7. Take some time off.

Take some time between each of your attempts to give yourself time to emotionally and mentally unwind from the experience. You’ve just done something terribly challenging, and it’s good to honor your hard work.

Some people even set themselves up with rewards, like getting a slice of cake, for each attempt.

8. Continue steps 6 & 7 until you no longer are in distress in that situation.

It took me three or four attempts, each made about three days apart, before I was able to sit comfortably in the tub for 60 seconds and not feel distressed over the experience.

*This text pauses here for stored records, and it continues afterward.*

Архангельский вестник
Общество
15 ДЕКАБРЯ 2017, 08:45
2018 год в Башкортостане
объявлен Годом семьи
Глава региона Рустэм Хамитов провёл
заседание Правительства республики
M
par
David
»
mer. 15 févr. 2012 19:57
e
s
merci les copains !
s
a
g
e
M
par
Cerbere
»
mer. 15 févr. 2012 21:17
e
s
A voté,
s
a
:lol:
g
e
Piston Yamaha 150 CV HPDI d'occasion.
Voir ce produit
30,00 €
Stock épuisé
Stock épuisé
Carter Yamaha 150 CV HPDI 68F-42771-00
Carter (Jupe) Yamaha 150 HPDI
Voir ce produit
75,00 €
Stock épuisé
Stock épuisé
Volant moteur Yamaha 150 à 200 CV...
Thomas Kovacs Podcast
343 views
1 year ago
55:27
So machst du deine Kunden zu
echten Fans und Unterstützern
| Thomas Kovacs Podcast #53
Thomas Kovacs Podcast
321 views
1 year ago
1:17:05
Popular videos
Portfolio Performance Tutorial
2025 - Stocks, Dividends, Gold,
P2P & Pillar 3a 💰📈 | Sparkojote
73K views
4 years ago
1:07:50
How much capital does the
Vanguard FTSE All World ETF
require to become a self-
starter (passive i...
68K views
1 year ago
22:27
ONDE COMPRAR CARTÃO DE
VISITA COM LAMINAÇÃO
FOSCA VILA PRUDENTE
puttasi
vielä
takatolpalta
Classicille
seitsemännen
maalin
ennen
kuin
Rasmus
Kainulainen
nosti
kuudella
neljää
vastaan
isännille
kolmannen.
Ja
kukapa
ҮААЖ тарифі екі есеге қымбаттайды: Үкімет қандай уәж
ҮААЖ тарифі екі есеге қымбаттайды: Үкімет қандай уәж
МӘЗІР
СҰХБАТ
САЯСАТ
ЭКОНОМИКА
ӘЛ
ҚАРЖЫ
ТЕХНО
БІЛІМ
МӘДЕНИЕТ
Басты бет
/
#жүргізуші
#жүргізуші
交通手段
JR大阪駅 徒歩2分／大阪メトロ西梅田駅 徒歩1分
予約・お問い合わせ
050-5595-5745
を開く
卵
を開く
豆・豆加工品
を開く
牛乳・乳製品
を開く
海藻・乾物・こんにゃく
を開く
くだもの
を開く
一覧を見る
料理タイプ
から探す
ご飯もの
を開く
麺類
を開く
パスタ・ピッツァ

Also, celebrate this victory!! This is huge and worthy of celebration.

9. Move on to the next baby step.

My next step was to sit in the bathtub for five minutes without distress – NOT to move on to wading into a clear pool.

Repeat steps 6-8 until this baby step is successfully completed.

10. Once you’ve completed the full step, repeat steps 5-9 for the next level you laid out in Step 4.

For me, this was wading into a clear swimming pool. I broke it back down, just as I had for the bathtub step.

I worked each of those baby steps until I could achieve them without distress before moving on to the next. After that, I was ready for swimming in the pool (which mean putting my head underwater).

Give Yourself Plenty of Time

Yes, it may take a while for you to overcome this phobia – and that’s totally OK and entirely reasonable. Regardless of how or when we developed our fear, it’s real for us and causes genuine distress.

Changing our anxiety response means rewiring our brains so it doesn’t send a distress response when it’s not warranted. Rewiring our brains takes time.

In fact, I think of it like re-wiring a house! We rewire one room at a time. It takes time to move around the furniture, rip out the walls, fix the wiring, get the inspection completed, and get the drywall back up. We don’t expect the project to be finished in a day or two; we know rewiring that room will take time.

It’s exactly the same with exposure therapy. Each step is another room, and each baby step moves us forward in getting that room in our brain rewired so we can be free of our fear.

Have compassion on yourself in the process and celebrate every small success.

Have you tried exposure therapy? What was the experience like for you?